# [AIM OF THE TASK]
Give again, word for word, every line in the entries below from the line with "M898 888 922" up to and including the line with "M1325 1017 1338", and no other line.

# [ENTRIES PROVIDED]
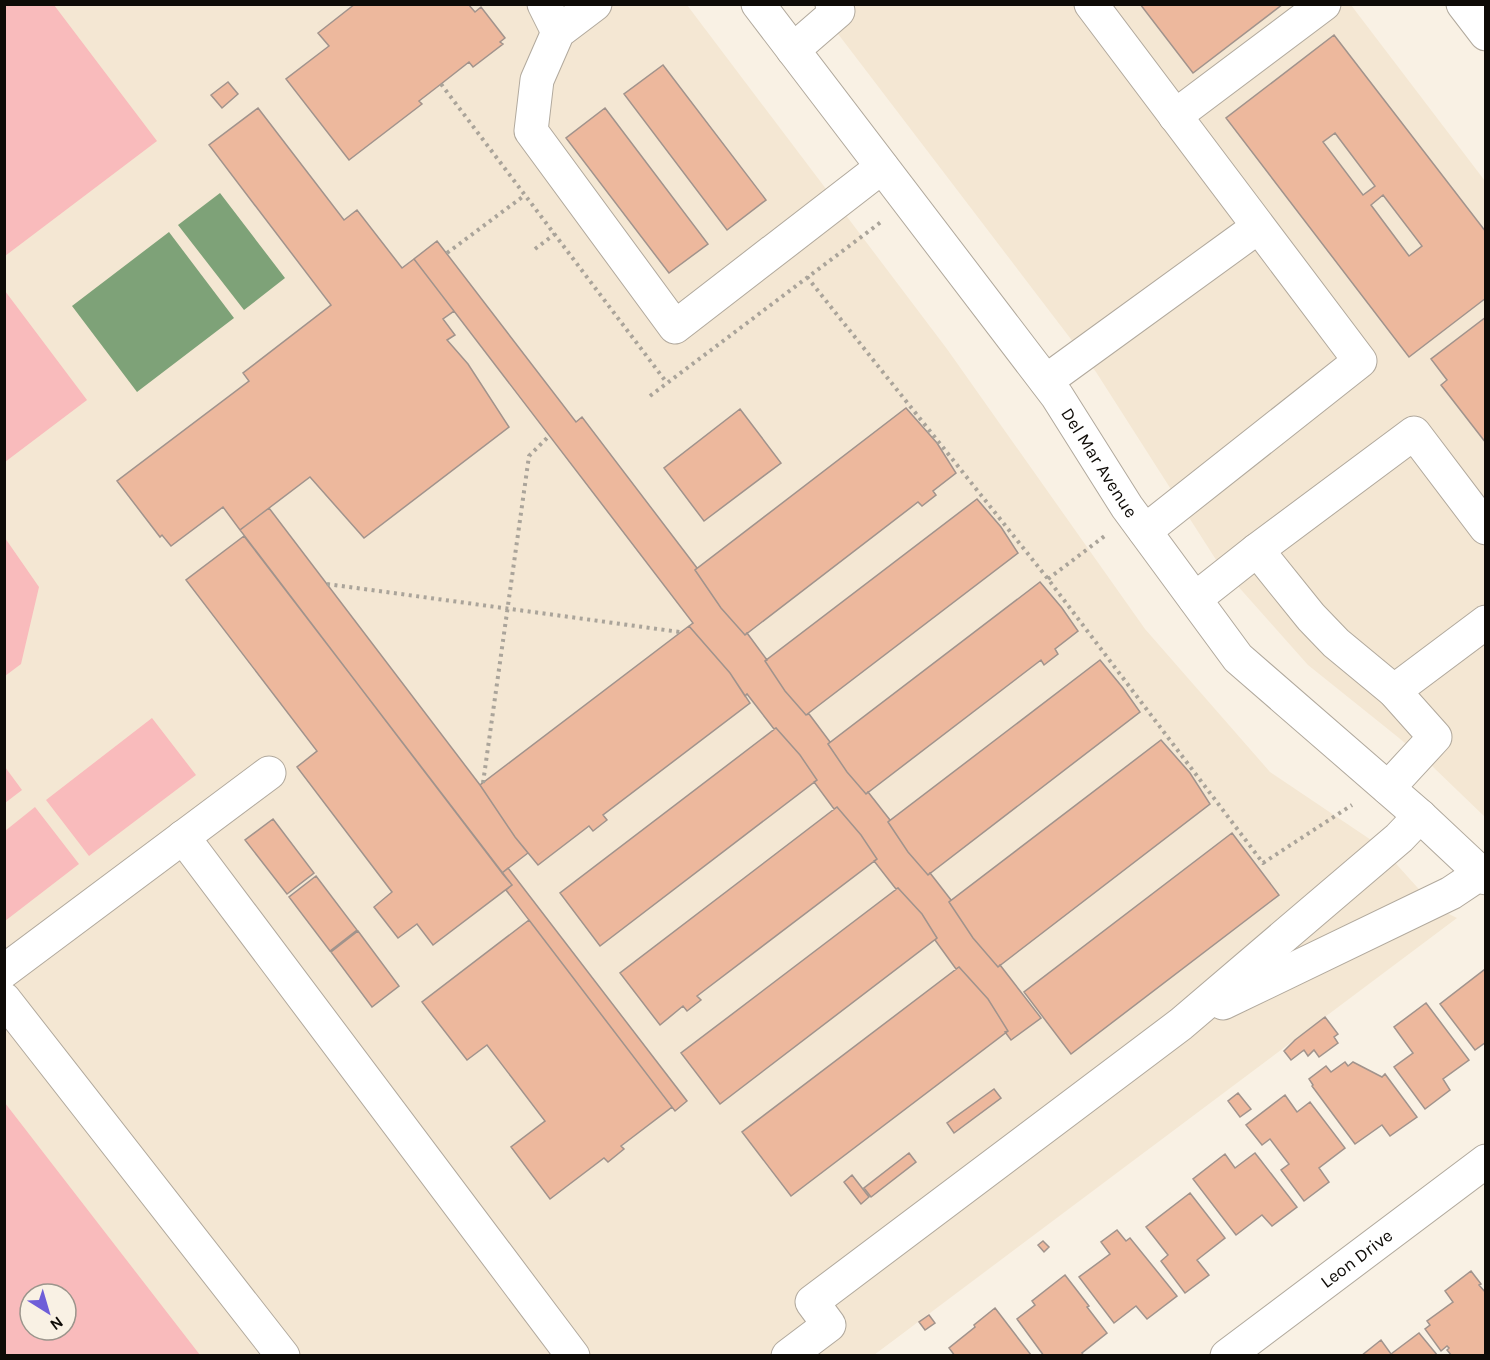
<svg xmlns="http://www.w3.org/2000/svg" width="1490" height="1360" viewBox="0 0 1490 1360" font-family="Karla,sans-serif">
  <style>
    .built { fill: #f4e7d3; fill-rule: evenodd }
    .green { fill: #f9bbbc; fill-rule: evenodd }
    .water { fill: #7ea278 }
    .building { fill: #edb89d; stroke: #a1938c; stroke-width: 1.5; fill-rule: evenodd }
    .lines { fill: none; stroke-linecap: round; stroke-linejoin: round }
    .minor-casing { stroke: #b1a99d; stroke-width: 35 }
    .major-casing { stroke: #b1a99d; stroke-width: 35 }
    .path { stroke: #aaa49a; stroke-width: 4; stroke-dasharray: 3 4.5; stroke-linecap: butt }
    .minor { stroke: #fff; stroke-width: 33 }
    .major { stroke: #fff; stroke-width: 33 }
    .labels { text-anchor: middle; stroke-width: 5; stroke-linejoin: round; paint-order: stroke }
    .street-label { font-size: 18px; fill: #0e0b07; stroke: #f9f1e4 }
  </style>
  <rect width="100%" height="100%" fill="#f9f1e4"/>
  <!-- built -->
  <path class="built" d="M5 5H687L947 349 1145 629 1270 772 1380 846 1435 907 1457 918 874 1355 5 1356ZM30 1294H66V1330H30Z
    M816 5H1351L1485 181V817L1431 765 1399 738 1308 665 1220 566 1096 372Z"/>
  <!-- green -->
  <path class="green" d="M4 5H54L157 141 5 256Z
    M5 291 87 400 5 462Z
    M5 538 39 587 21 664 5 676Z
    M152 718 196 775 89 856 46 800Z
    M5 767 22 790 5 803 4 767Z
    M35 807 79 864 5 921V831Z
    M5 1103 200 1355H5ZM30 1294H66V1330H30Z"/>
  <!-- water -->
  <path class="water" d="M220 193 285 278 244 310 178 225Z
    M169 232 234 318 137 392 72 306Z"/>
  <!-- building -->
  <path class="building" d="M355 4H468L475 12 481 7 505 38 500 42 503 44 473 67 469 62 441 84 419 101 422 104 349 160 286 79 329 46 318 33Z
    M1140 4H1283L1193 73Z
    M1334 35 1486 232V298L1409 357 1226 118ZM1335 133 1375 186 1363 195 1323 142ZM1383 195 1422 246 1409 256 1371 205Z
    M663 65 766 200 727 230 624 94Z
    M228 82 238 94 222 108 211 95Z
    M258 108 344 220 357 210 402 268 414 259 454 311 443 319 455 335 447 340 468 364 509 427 364 538 310 477 240 530 223 507 171 546 162 535 160 537 117 481 249 381 243 373 331 305 209 145Z
    M605 108 708 244 669 273 566 138Z
    M437 241 576 422 582 417 697 568 695 570 721 608 745 635 747 633 767 660 765 661 785 691 806 715 809 714 830 742 828 744 847 772 866 794 868 792 890 820 888 822 908 852 928 875 930 873 951 900 949 902 973 938 998 967 1000 965 1041 1018 1011 1040 1005 1032 1008 1031 988 999 959 967 956 969 935 940 937 938 922 914 898 888 896 889 874 861 877 859 861 835 837 807 834 809 814 782 817 780 800 755 776 728 774 729 747 694 745 696 730 673 689 626 693 623 414 259Z
    M1486 317V443L1441 385 1447 380 1431 359Z
    M906 408 937 443 956 473 933 491 936 495 922 506 918 502 745 635 721 608 695 570Z
    M740 409 781 463 704 521 664 468Z
    M977 499 1001 527 1018 553 806 715 785 691 765 661Z
    M269 508 480 785 515 837 528 853 502 873 240 530Z
    M244 536 512 885 433 945 417 924 398 938 374 907 392 892 297 767 317 751 186 580Z
    M1040 582 1062 608 1078 631 1055 649 1058 654 1044 665 1041 660 866 794 847 772 828 744Z
    M689 626 730 673 750 703 603 815 607 820 593 831 589 826 538 865 515 837 480 785Z
    M1100 660 1123 688 1140 712 928 875 908 852 888 822Z
    M776 728 800 755 817 780 600 946 560 893Z
    M1161 740 1190 773 1210 804 998 967 973 938 949 902Z
    M837 807 861 835 877 859 697 996 701 1000 687 1011 683 1006 660 1025 620 973Z
    M273 819 314 873 287 894 245 840Z
    M1232 833 1279 895 1071 1054 1024 992Z
    M508 868 687 1101 675 1111 506 890 512 885 502 873Z
    M316 876 357 930 330 951 289 897Z
    M898 888 922 914 937 938 720 1104 681 1053Z
    M529 920 672 1107 621 1146 624 1149 608 1162 604 1158 550 1199 511 1147 545 1121 487 1045 467 1060 422 1002Z
    M358 931 399 986 372 1007 331 952Z
    M959 967 988 999 1008 1031 791 1196 742 1132Z
    M1484 970 1486 971V1042L1475 1050 1440 1004Z
    M1426 1003 1469 1060 1443 1079 1450 1090 1425 1109 1394 1067 1413 1053 1394 1027Z
    M1325 1017 1338 1034 1334 1037 1338 1043 1319 1057 1314 1050 1308 1056 1304 1050 1291 1060 1284 1051 1295 1040Z
    M1345 1062 1348 1066 1353 1062 1382 1077 1385 1074 1417 1117 1390 1136 1382 1125 1355 1144 1312 1086 1313 1085 1309 1079 1326 1066 1331 1072Z
    M994 1089 1001 1098 954 1133 947 1123Z
    M1238 1093 1251 1109 1240 1117 1228 1101Z
    M1285 1095 1297 1112 1310 1102 1345 1148 1319 1168 1329 1182 1304 1201 1281 1170 1289 1164 1270 1139 1262 1145 1246 1125Z
    M909 1153 916 1162 871 1197 864 1188Z
    M1255 1153 1297 1207 1272 1226 1262 1215 1236 1235 1193 1179 1225 1154 1235 1168Z
    M852 1175 869 1197 861 1204 844 1182Z
    M1190 1193 1225 1238 1197 1260 1209 1275 1185 1293 1161 1261 1168 1255 1146 1227Z
    M1117 1230 1126 1241 1130 1238 1177 1296 1147 1319 1136 1306 1114 1323 1079 1277 1110 1254 1101 1242Z
    M1043 1241 1049 1247 1044 1252 1038 1245Z
    M1471 1271 1481 1284 1479 1285 1486 1293V1356H1452L1447 1350 1449 1348 1447 1346 1441 1351 1425 1329 1430 1325 1427 1321 1453 1302 1445 1291Z
    M1065 1275 1089 1306 1087 1307 1107 1333 1082 1353 1084 1356H1044L1017 1319 1035 1305 1032 1301Z
    M995 1308 1031 1355 955 1356 949 1348 975 1327 974 1325Z
    M929 1315 935 1323 925 1330 919 1322Z
    M1419 1333 1438 1356H1361L1381 1340 1391 1354Z"/>
  <g class="lines">
    <defs>
      <g id="minor">
        <path d="M544 4 558 32"/>
        <path d="M595 4 558 32 537 80 531 131 675 327 882 167"/>
        <path id="s1" d="M758 4 1057 396 1127 507 1238 658 1420 816 1486 878"/>
        <path d="M1091 4 1360 361 1145 531"/>
        <path d="M793 50 838 11 832 4"/>
        <path d="M1175 116 1324 4"/>
        <path d="M1046 381 1258 227"/>
        <path d="M1257 550 1311 617 1336 643 1394 691 1435 737 1388 788"/>
        <path d="M1195 599 1257 550 1414 433 1486 528"/>
        <path d="M1394 691 1486 622"/>
        <path d="M183 837 573 1356"/>
        <path d="M4 971 269 773"/>
        <path d="M4 999 283 1356"/>
        <path d="M1223 1003 1451 893 1481 873"/>
        <path d="M788 1356 829 1325 812 1302 1181 1024 1399 838 1420 816"/>
        <path id="s2" d="M1227 1356 1486 1161"/>
      </g>
      <path id="major" d="M1463 4 1486 34"/>
    </defs>
    <!-- minor casing -->
    <use href="#minor" class="minor-casing"/>
    <!-- major casing -->
    <use href="#major" class="major-casing"/>
    <!-- path -->
    <path class="path" d="M441 84 667 383
      M535 249 555 234
      M447 253 525 195
      M807 277 1048 579 1263 863 1352 805
      M650 396 881 222
      M1048 579 1106 535
      M327 584 680 632
      M483 783 529 456 549 436"/>
    <!-- minor -->
    <use href="#minor" class="minor"/>
    <!-- major -->
    <use href="#major" class="major"/>
  </g>
  <g class="labels">
    <!-- street labels -->
    <g class="street-label">
      <text dy="6" stroke="none"><textPath href="#s1" startOffset="572">Del Mar Avenue</textPath></text>
      <text dy="6" stroke="none"><textPath href="#s2" startOffset="162">Leon Drive</textPath></text>
    </g>
  </g>
  <!-- border -->
  <rect width="1490" height="1360" fill="none" stroke="#0e0b07" stroke-width="12"/>
  <!-- north arrow -->
  <g transform="translate(48 1312) rotate(143)"><circle r="28" fill="#f9f1e4" stroke="#9b958c" stroke-width="1.5"/>
  <path d="M0-4.5L10 22L0 15L-10 22Z" fill="#6f5ed8"/>
  <text y="-9" font-size="16" font-weight="bold" text-anchor="middle" fill="#0e0b07">N</text>
  </g>
</svg>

# [TASK SOLUTION]
    M898 888 922 914 937 938 720 1104 681 1053Z
    M529 920 672 1107 621 1146 624 1149 608 1162 604 1158 550 1199 511 1147 545 1121 487 1045 467 1060 422 1002Z
    M358 931 399 986 372 1007 331 952Z
    M959 967 988 999 1008 1031 791 1196 742 1132Z
    M1484 970 1486 971V1042L1475 1050 1440 1004Z
    M1426 1003 1469 1060 1443 1079 1450 1090 1425 1109 1394 1067 1413 1053 1394 1027Z
    M1325 1017 1338 1034 1334 1037 1338 1043 1319 1057 1314 1050 1308 1056 1304 1050 1291 1060 1284 1051 1295 1040Z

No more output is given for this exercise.